Positivism is to be the subject of the present lecture. It is a doctrine which is closely related both in history and character to scepticism on the one hand, and to materialism on the other. It owes its existence to the partly concurrent and partly counteractive operation of these two theories. It is a link between them; a cross or hybrid in which their respective qualities are combined, although incapable of being truly harmonised.
The term positivism has been objected to both on philological and logical grounds, but any faults it may have are not of a seriously dangerous kind, and it is my wish to avoid all controversies merely or mainly verbal. It was not, perhaps, a term greatly needed, and it may not be the best which could have been devised; but now that it has been invented and so widely accepted and employed, it cannot be got rid of, and we must be content simply to guard against its being applied in ways calculated to create or foster prejudice. It was put in circulation by M. Auguste Comte, a man of remarkable intellectual power, but also of immoderate intellectual self-conceit and arrogance. He was born in 1798, and died in 1857. There is an able biography of him by M. Littre\ one of the most illustrious veterans of contemporary French science and literature; and there are a multitude of sketches of his life, executed with different degrees of care and skill. His voluminous writings have been translated into our language by a few of his English disciples with self-denying zeal, and in a manner which leaves nothing to be desired.

Problem 1: Reproduce the lecture excerpt on positivism above word for word, in full.

Given data:
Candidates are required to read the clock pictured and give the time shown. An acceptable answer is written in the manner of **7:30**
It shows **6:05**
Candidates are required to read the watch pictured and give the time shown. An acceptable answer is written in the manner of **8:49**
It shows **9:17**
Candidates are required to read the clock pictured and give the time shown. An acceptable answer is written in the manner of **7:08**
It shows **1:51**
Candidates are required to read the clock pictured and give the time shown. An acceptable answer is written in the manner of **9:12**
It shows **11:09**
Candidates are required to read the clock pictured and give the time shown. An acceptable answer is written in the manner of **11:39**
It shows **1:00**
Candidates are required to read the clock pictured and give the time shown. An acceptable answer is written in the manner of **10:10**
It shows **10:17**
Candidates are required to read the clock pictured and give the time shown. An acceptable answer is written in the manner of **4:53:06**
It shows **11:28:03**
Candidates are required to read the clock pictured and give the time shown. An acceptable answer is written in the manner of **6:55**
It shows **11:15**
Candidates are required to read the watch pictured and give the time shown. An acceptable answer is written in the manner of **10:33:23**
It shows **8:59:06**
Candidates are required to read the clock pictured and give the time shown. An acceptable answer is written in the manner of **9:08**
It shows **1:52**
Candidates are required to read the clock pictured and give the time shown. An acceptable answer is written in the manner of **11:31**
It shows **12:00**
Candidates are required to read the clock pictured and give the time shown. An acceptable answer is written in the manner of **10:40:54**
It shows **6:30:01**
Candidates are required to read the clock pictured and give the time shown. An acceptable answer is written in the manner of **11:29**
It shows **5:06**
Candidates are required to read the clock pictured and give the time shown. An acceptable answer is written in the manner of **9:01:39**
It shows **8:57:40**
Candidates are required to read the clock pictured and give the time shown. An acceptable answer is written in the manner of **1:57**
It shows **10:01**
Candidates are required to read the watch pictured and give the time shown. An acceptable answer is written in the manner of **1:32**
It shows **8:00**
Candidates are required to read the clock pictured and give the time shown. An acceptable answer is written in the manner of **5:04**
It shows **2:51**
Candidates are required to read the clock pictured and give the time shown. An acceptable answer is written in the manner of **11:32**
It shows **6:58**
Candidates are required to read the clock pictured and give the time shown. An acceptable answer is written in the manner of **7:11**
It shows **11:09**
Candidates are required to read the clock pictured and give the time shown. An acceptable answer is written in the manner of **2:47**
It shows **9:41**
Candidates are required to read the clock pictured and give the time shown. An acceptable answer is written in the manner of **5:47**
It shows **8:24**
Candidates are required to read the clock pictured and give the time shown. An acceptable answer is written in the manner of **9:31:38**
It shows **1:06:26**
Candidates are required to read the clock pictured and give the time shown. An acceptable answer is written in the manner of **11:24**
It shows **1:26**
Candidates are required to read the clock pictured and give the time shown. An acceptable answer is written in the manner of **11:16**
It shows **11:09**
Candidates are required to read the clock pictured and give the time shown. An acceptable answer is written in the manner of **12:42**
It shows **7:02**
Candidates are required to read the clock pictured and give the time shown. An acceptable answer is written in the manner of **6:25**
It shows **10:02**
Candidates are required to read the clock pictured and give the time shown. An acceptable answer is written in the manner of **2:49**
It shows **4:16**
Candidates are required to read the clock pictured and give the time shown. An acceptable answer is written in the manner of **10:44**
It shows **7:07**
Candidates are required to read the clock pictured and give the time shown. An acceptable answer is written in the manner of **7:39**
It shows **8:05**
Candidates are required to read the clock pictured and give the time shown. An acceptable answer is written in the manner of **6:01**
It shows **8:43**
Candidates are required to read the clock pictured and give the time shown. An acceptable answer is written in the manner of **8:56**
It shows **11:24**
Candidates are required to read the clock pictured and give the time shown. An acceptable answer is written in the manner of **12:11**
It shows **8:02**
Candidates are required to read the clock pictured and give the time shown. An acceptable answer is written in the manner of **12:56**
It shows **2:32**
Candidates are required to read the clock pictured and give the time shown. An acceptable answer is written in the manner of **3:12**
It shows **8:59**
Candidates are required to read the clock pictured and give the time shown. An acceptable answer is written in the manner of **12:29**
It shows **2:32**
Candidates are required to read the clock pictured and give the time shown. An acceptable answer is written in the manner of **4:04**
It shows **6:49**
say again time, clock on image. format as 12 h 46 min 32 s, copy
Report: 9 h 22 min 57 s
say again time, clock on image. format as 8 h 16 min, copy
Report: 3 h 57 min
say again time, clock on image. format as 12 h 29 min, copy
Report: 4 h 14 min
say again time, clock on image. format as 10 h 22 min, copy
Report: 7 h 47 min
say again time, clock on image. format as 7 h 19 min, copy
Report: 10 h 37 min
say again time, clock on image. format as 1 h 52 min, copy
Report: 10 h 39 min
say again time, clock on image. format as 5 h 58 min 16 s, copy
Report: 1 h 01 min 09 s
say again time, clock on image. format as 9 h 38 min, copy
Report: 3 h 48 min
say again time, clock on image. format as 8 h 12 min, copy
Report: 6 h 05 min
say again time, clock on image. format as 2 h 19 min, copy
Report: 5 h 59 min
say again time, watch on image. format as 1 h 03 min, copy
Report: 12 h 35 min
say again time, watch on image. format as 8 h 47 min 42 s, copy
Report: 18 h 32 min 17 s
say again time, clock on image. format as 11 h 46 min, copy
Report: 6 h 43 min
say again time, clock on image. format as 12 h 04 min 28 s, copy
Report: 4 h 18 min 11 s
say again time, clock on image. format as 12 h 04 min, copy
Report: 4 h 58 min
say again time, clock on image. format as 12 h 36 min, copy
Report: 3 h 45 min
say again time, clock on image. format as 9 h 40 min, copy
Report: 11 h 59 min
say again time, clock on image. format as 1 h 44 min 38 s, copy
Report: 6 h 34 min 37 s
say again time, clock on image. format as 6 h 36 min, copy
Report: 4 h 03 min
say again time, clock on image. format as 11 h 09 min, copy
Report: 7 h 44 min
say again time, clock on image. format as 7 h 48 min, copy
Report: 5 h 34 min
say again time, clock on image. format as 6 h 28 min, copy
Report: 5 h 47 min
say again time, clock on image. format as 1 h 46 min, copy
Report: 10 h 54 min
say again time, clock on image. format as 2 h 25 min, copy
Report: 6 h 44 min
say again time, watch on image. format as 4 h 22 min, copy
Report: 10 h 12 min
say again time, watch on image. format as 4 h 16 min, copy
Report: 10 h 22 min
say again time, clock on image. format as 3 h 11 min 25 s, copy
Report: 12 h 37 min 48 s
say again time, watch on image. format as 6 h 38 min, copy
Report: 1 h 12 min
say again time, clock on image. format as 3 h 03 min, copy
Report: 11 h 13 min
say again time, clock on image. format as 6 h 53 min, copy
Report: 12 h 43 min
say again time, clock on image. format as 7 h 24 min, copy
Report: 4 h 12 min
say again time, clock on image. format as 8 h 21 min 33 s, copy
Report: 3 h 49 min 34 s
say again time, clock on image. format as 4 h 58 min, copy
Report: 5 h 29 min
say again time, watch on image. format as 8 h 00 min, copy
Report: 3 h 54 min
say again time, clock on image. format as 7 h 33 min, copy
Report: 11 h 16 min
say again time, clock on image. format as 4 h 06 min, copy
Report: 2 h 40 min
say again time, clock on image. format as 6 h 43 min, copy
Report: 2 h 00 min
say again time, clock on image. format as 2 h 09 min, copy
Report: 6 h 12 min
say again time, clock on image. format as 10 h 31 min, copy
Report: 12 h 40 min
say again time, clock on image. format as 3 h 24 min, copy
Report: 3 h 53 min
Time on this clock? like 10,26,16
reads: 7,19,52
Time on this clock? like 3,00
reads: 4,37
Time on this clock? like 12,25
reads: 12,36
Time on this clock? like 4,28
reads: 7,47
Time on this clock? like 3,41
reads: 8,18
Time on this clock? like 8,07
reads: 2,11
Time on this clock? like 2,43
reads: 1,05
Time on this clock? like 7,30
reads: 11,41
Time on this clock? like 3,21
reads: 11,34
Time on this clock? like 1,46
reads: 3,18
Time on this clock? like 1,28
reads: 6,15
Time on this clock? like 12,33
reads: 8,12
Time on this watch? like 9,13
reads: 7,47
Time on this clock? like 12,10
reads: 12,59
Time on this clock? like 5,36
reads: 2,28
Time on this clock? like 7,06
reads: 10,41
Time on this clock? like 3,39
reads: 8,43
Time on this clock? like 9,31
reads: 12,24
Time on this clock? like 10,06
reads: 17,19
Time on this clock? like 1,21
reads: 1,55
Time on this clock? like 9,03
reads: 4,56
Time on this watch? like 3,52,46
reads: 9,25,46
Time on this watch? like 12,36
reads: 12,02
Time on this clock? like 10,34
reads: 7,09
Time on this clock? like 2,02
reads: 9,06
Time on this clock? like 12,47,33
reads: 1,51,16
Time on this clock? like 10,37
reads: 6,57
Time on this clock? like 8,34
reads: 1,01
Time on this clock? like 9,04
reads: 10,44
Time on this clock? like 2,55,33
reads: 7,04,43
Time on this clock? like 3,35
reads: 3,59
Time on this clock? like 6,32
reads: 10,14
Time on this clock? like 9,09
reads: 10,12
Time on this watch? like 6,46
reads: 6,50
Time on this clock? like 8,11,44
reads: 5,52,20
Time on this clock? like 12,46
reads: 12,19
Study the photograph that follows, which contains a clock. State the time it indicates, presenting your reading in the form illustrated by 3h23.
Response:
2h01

Problem 2: Render the part of the records that opens with the line containing "manner of **10:44**" and closes with the line containing "Report: 9 h 22 min 57 s" as a JSON list of strings, one string per line, including both of those lines and leaving out blank lines.

Worked solution 1:
Positivism is to be the subject of the present lecture. It is a doctrine which is closely related both in history and character to scepticism on the one hand, and to materialism on the other. It owes its existence to the partly concurrent and partly counteractive operation of these two theories. It is a link between them; a cross or hybrid in which their respective qualities are combined, although incapable of being truly harmonised.
The term positivism has been objected to both on philological and logical grounds, but any faults it may have are not of a seriously dangerous kind, and it is my wish to avoid all controversies merely or mainly verbal. It was not, perhaps, a term greatly needed, and it may not be the best which could have been devised; but now that it has been invented and so widely accepted and employed, it cannot be got rid of, and we must be content simply to guard against its being applied in ways calculated to create or foster prejudice. It was put in circulation by M. Auguste Comte, a man of remarkable intellectual power, but also of immoderate intellectual self-conceit and arrogance. He was born in 1798, and died in 1857. There is an able biography of him by M. Littre\ one of the most illustrious veterans of contemporary French science and literature; and there are a multitude of sketches of his life, executed with different degrees of care and skill. His voluminous writings have been translated into our language by a few of his English disciples with self-denying zeal, and in a manner which leaves nothing to be desired.

Worked solution 2:
[
  "Candidates are required to read the clock pictured and give the time shown. An acceptable answer is written in the manner of **10:44**",
  "It shows **7:07**",
  "Candidates are required to read the clock pictured and give the time shown. An acceptable answer is written in the manner of **7:39**",
  "It shows **8:05**",
  "Candidates are required to read the clock pictured and give the time shown. An acceptable answer is written in the manner of **6:01**",
  "It shows **8:43**",
  "Candidates are required to read the clock pictured and give the time shown. An acceptable answer is written in the manner of **8:56**",
  "It shows **11:24**",
  "Candidates are required to read the clock pictured and give the time shown. An acceptable answer is written in the manner of **12:11**",
  "It shows **8:02**",
  "Candidates are required to read the clock pictured and give the time shown. An acceptable answer is written in the manner of **12:56**",
  "It shows **2:32**",
  "Candidates are required to read the clock pictured and give the time shown. An acceptable answer is written in the manner of **3:12**",
  "It shows **8:59**",
  "Candidates are required to read the clock pictured and give the time shown. An acceptable answer is written in the manner of **12:29**",
  "It shows **2:32**",
  "Candidates are required to read the clock pictured and give the time shown. An acceptable answer is written in the manner of **4:04**",
  "It shows **6:49**",
  "say again time, clock on image. format as 12 h 46 min 32 s, copy",
  "Report: 9 h 22 min 57 s"
]